ReNaming Heritage – Abenaki Trails, Place Names & Geographic Features

From the Cowasuck Bank of the Pannacook-Abenaki People:

Since the early 1990s, the Cowasuck Band of the Pennacook – Abenaki People has been engaged in preserving existing and decolonizing anglicized names that have been applied to Abenaki-Pennacook places, mountains, rivers, lakes, and other geographic features.  We have worked with the University of New Hampshire (UNH) faculty and students, the Indigenous NH Collaborative Collective (INHCC), and the New Hampshire Commission on Native American Affairs (NHCNAA), and other government agencies.  We started to research this subject using our etymology resources within our Algonquin, Abenaki, and Pennacook language documents and archives.

The Cowasuck Band’s first documented work on place names occurred when the U.S. Geological Survey contacted us in 2002 about Aquidneck Island in Narragansett Bay, Rhode Island. Since then, numerous people have contacted us for review or consultation on place names or naming opportunities in the Northeast, including Agiocochook Crag, the Isles of Shoals, Weirs Community Park Trails, Squaw Cove in Sandwich, NH, Mount Agassiz, and the Winnacunnet Estuary. 

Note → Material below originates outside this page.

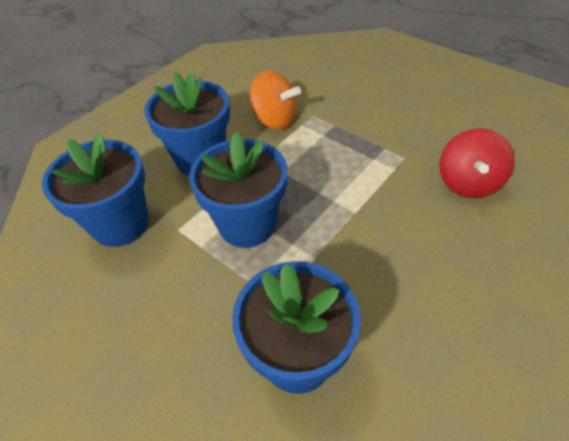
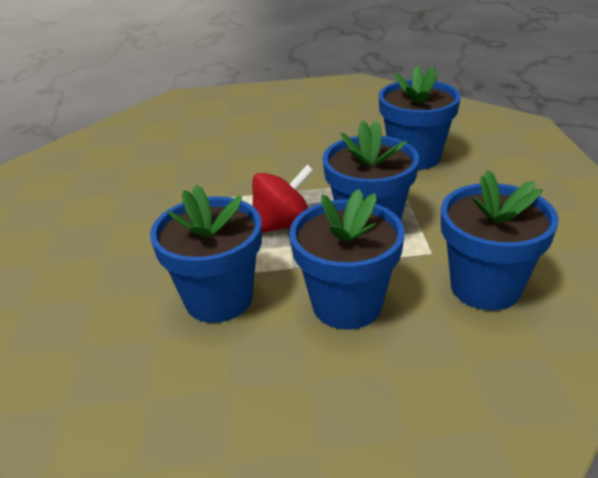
camera: 135 degrees left, 15 degrees down
(275, 119) = (218, 299): orange spinning top -> blue flower pot
(467, 183) = (186, 168): red spinning top -> red spinning top (282, 225)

When INHCC was formed, a key element of the collective in 2017 was to develop a Story Map and blog. The mapping effort required extensive research for each place or feature on the map that could be identified by a historic Abenaki-Pennacook word or description.  INHCC has also concentrated on an on-campus UNH project to name the trails, walkways, bridges, stairs, and other campus landscape and infrastructure with Abenaki names. The focus area of this on-going project is the numerous trails and infrastructure features that are located in the ravine area between the main buildings on campus. Garrett Chapman, an INHCC member, UNH staff member, and NH Commission on Native American Affairs member, agreed to lead the project through the internal UNH process to get the proposed names approved for the creation and placement of signs on campus. Interdepartmental meetings have been ongoing and the project remains in progress.